- **WHAT YOU HAVE TO DO**
Could you set down exactly the lines in the records below between the line holding "Descúbrelos" and the line holding "HULK GRIS: JOE ARREGLALO", inclusive?

Transcribed page contents:
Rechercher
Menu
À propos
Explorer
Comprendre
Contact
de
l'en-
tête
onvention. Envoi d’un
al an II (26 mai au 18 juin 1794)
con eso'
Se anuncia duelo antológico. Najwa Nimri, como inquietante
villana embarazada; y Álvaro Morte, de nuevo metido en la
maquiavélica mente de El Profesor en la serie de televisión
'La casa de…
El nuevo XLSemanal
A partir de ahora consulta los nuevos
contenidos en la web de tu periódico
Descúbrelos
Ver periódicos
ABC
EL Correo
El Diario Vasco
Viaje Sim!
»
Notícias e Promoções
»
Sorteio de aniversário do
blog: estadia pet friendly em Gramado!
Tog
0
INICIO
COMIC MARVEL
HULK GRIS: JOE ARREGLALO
* * *
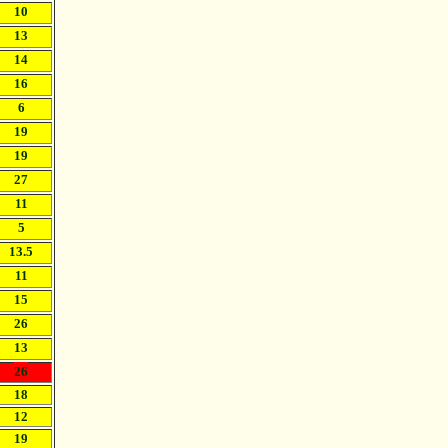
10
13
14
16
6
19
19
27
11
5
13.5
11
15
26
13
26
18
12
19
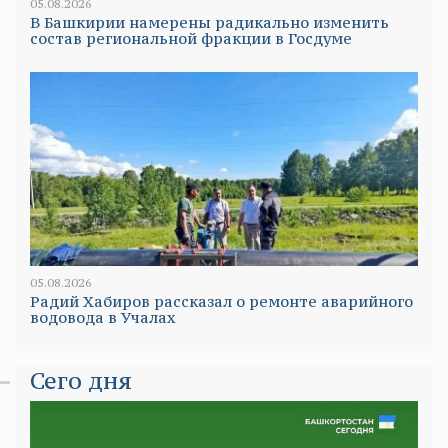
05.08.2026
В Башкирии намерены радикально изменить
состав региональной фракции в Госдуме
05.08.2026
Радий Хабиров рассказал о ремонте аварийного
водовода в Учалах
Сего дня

- **RESPONSE**
Descúbrelos
Ver periódicos
ABC
EL Correo
El Diario Vasco
Viaje Sim!
»
Notícias e Promoções
»
Sorteio de aniversário do
blog: estadia pet friendly em Gramado!
Tog
0
INICIO
COMIC MARVEL
HULK GRIS: JOE ARREGLALO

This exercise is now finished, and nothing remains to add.